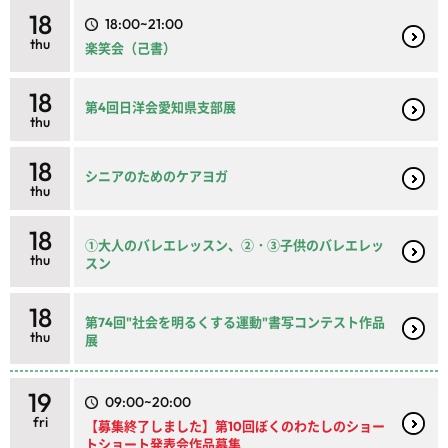
18
18:00~21:00
thu
楽笑会（己書）
18
第4回日洋会愛知県支部展
thu
18
シニアのためのケアヨガ
thu
18
①大人のバレエレッスン、②・③子供のバレエレッ
thu
スン
18
第74回"社会を明るくする運動"書写コンテスト作品
thu
展
19
09:00~20:00
fri
【募集終了しました】第10回ぼくのわたしのショー
トショート発表会作品募集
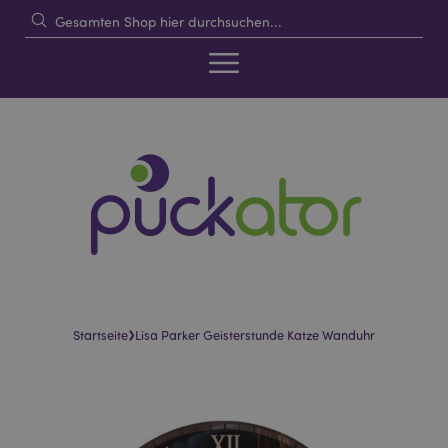
›
Startseite
Lisa Parker Geisterstunde Katze Wanduhr
Skip
Skip
to
to
the
the
end
beginning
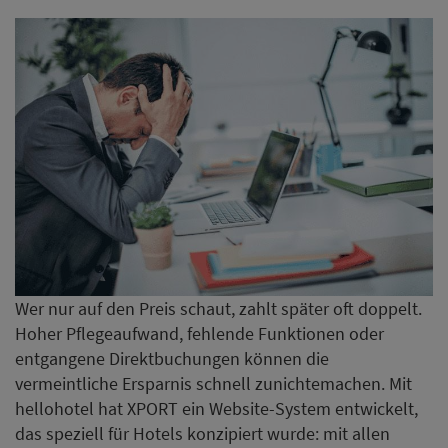
Wer nur auf den Preis schaut, zahlt später oft doppelt.
Hoher Pflegeaufwand, fehlende Funktionen oder
entgangene Direktbuchungen können die
vermeintliche Ersparnis schnell zunichtemachen. Mit
hellohotel hat XPORT ein Website-System entwickelt,
das speziell für Hotels konzipiert wurde: mit allen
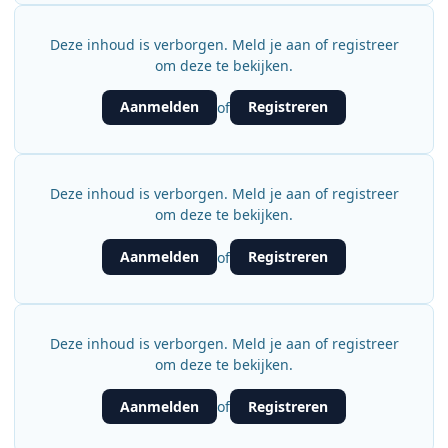
Deze inhoud is verborgen. Meld je aan of registreer
om deze te bekijken.
Aanmelden
Registreren
of
Deze inhoud is verborgen. Meld je aan of registreer
om deze te bekijken.
Aanmelden
Registreren
of
Deze inhoud is verborgen. Meld je aan of registreer
om deze te bekijken.
Aanmelden
Registreren
of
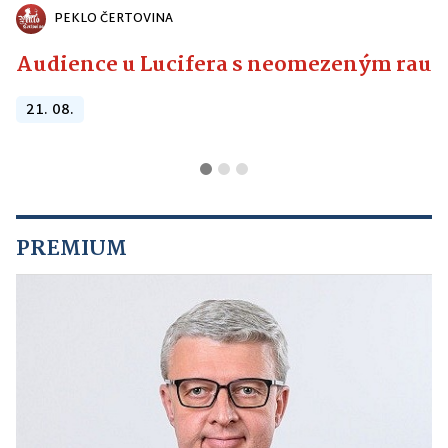
PEKLO ČERTOVINA
Audience u Lucifera s neomezeným raute
21. 08.
PREMIUM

* * * * * * * * *

# [PROBLEM TO WORK ON]
Transcribe the text of every item above line by line, omitting the pictures from your answer.

# [REPLY TO THE EXERCISE]
18
18:00~21:00
thu
楽笑会（己書）
18
第4回日洋会愛知県支部展
thu
18
シニアのためのケアヨガ
thu
18
①大人のバレエレッスン、②・③子供のバレエレッ
thu
スン
18
第74回"社会を明るくする運動"書写コンテスト作品
thu
展
19
09:00~20:00
fri
【募集終了しました】第10回ぼくのわたしのショー
トショート発表会作品募集
›
Startseite
Lisa Parker Geisterstunde Katze Wanduhr
Skip
Skip
to
to
the
the
end
beginning
Wer nur auf den Preis schaut, zahlt später oft doppelt.
Hoher Pflegeaufwand, fehlende Funktionen oder
entgangene Direktbuchungen können die
vermeintliche Ersparnis schnell zunichtemachen. Mit
hellohotel hat XPORT ein Website-System entwickelt,
das speziell für Hotels konzipiert wurde: mit allen
Deze inhoud is verborgen. Meld je aan of registreer
om deze te bekijken.
Aanmelden
Registreren
of
Deze inhoud is verborgen. Meld je aan of registreer
om deze te bekijken.
Aanmelden
Registreren
of
Deze inhoud is verborgen. Meld je aan of registreer
om deze te bekijken.
Aanmelden
Registreren
of
PEKLO ČERTOVINA
Audience u Lucifera s neomezeným raute
21. 08.
PREMIUM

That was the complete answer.